A couple of thoughts, though not necessarily authoritative...
1. Ownership of 'sub-things': From my own reading (mostly, Jochen's documentation), the concept of ownership of Things expands upon QDOS's usual sense of a Job owning a resource (or other Job), in that, if managed correctly, Things
also maintain their own 'Usage' list of the Jobs currently USEing them, in addition to the ownership of the Thing itself (which is really just a memory allocation). There doesn't appear to be any 'ownership hierarchy' maintained beyond the usual QDOS Job tree.
Like any QDOS memory allocation, you can explicitly specify the (Job) owner of the Thing at creation time and thus, if a code-type Thing goes and creates a new Thing, the same ability to explicitly specify the new Thing's owner is available. If specified as '-1', then the (Job) owner of the original Thing will be applied to the new memory allocation/Thing, like any other resource.
The subtlety comes-in when a Thing itself is (force) removed - it will trigger the currently owning Job to also get killed (because the Job IDs are recorded in the Thing's Usage list) - along with any child Jobs in the usual QDOS way. If one of those Jobs happens to own the new Thing, then that too will get removed, and so on. Setting the Thing owner to '0' at creation time will, as with other resources, protect it from getting removed except from an explicit (force) Remove call.

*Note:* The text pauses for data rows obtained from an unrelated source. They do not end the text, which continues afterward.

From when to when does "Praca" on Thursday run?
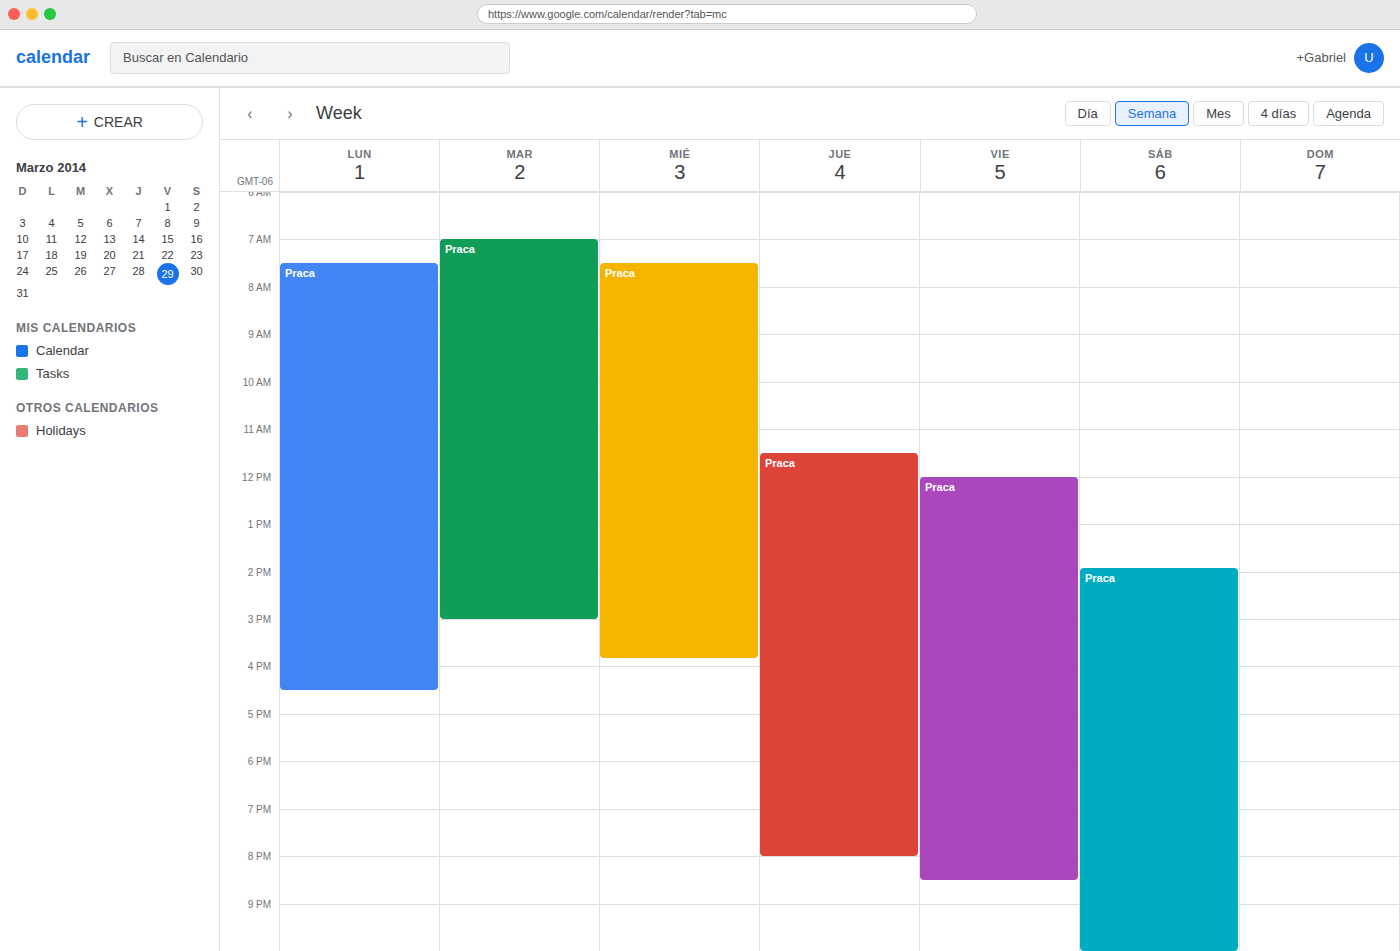
11:30 AM to 8:00 PMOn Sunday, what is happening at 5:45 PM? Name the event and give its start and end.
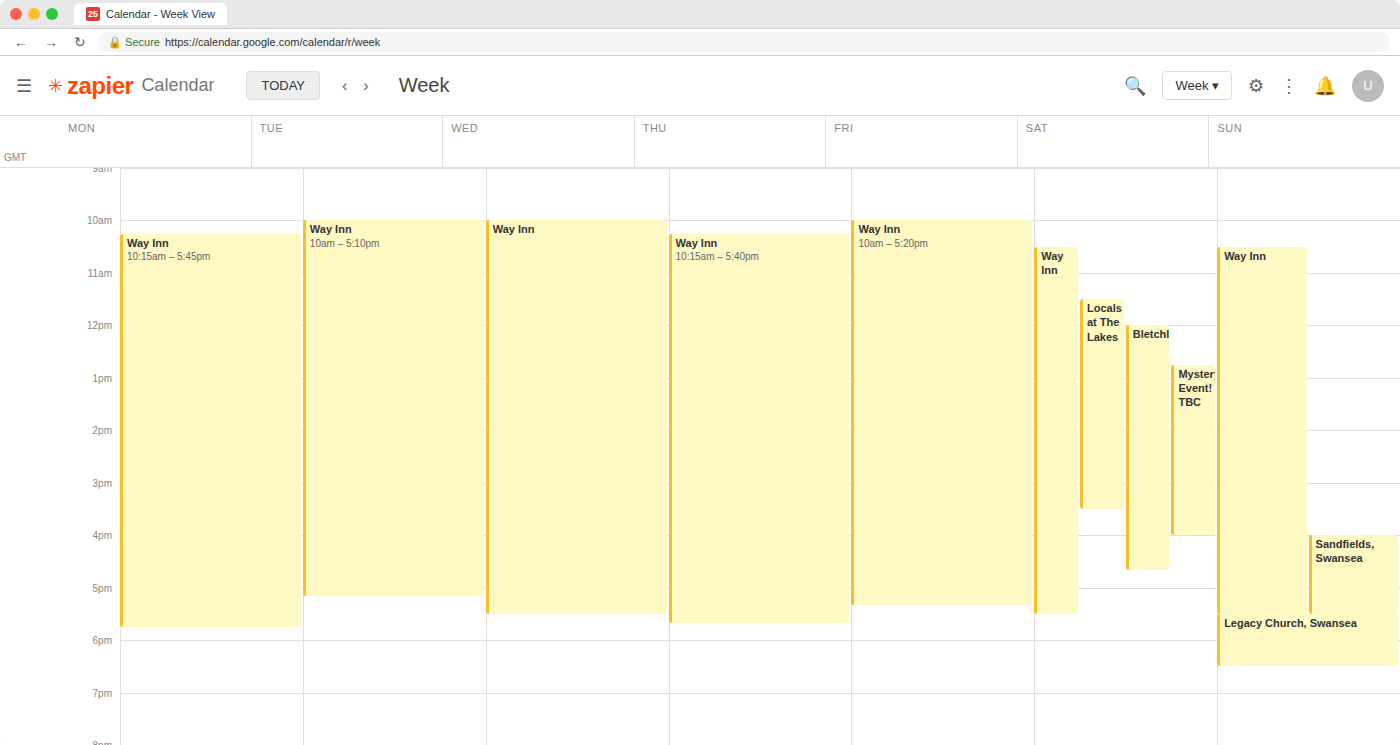
"Legacy Church, Swansea", 5:30 PM to 6:30 PMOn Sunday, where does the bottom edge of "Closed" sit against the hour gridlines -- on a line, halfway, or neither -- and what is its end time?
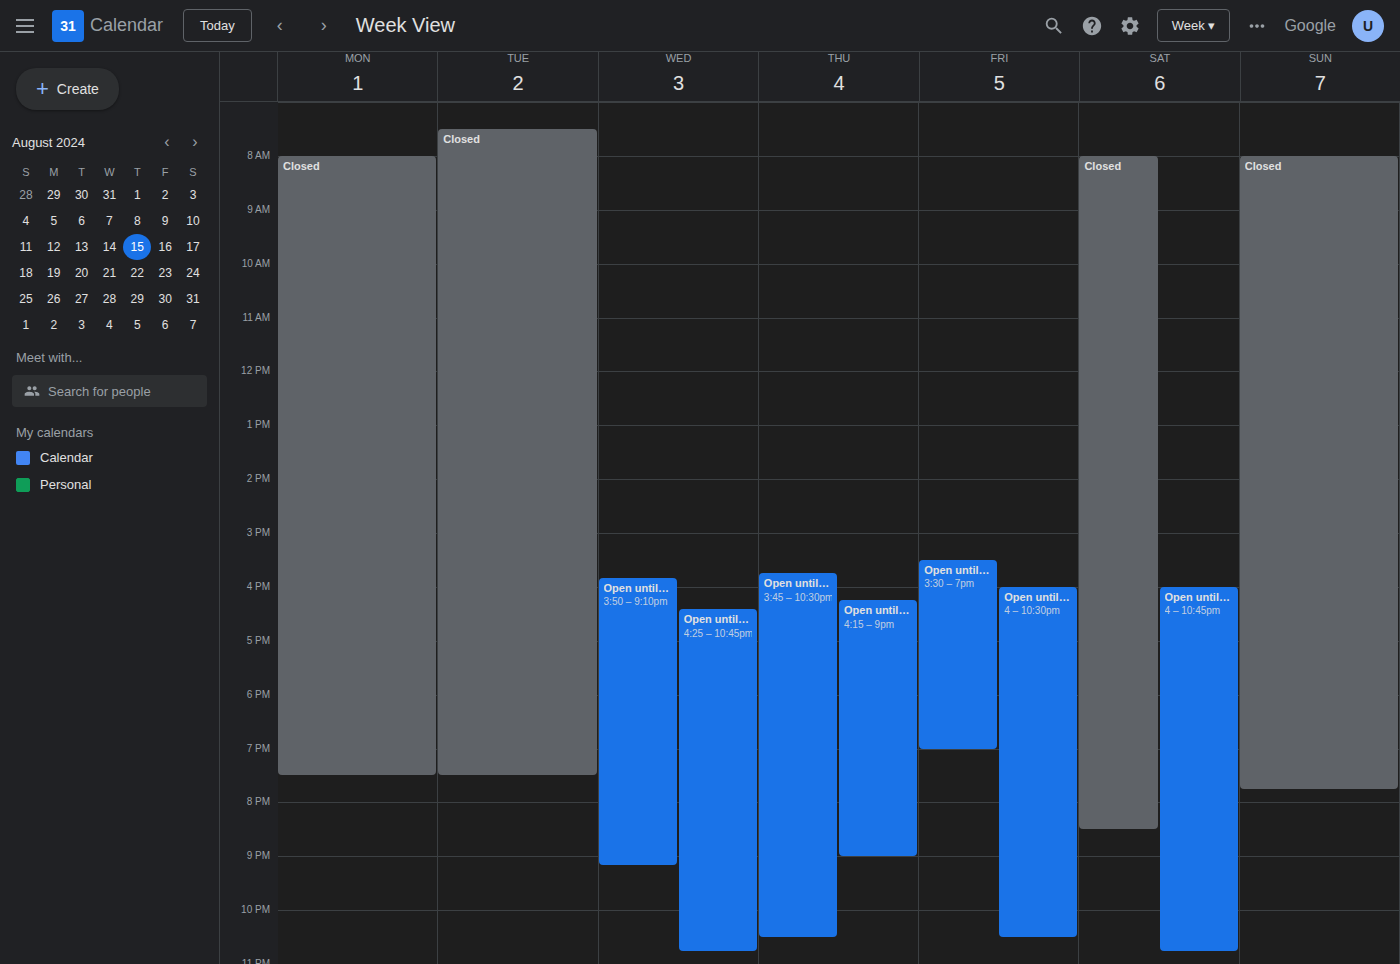
7:45 PM -- neither: three quarters of the way from the 7 PM line to the 8 PM line.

[EDIT] Reading that back to myself, I see it could be more concisely stated as "Things have no ownership hierarchy of their own, but simply inherit the ownership of the Job that created them, or else was specified at creation time. In this regard they are no different from any other resource owed by a Job, e.g. a file, and, like a file, don't 'own' anything for themselves."
Not sure if that helps at all???
2. Creating a Thing: depending how you do it, its actually pretty straightforward and can be easily coded even without the help of HotKey System2 or SMSQe. A good example of creating (and later finding) a Thing can be found in SimonNG's DIYToolkit 'FlexiNet' (Vol. Y) - and with a bit of adaptation, I was able to use his approach successfully in the ND-MQ Net driver (for the QLUB.) The adaptation was to make it interact nicely with SMSQe, which, as a more recent extension, also adds (and expects) a simple byte-hash of the Thing name to be recorded in its linkage block. The ND-MQ Thing is a simple sort of creature, rather than a code-type thing, but creating them 'by hand' shouldn't be any different, or difficult. I used SnG's code as a base as I wanted the ND-MQ driver to run in both SMSQe as well as legacy QDOS without relying on the presence of HK System2.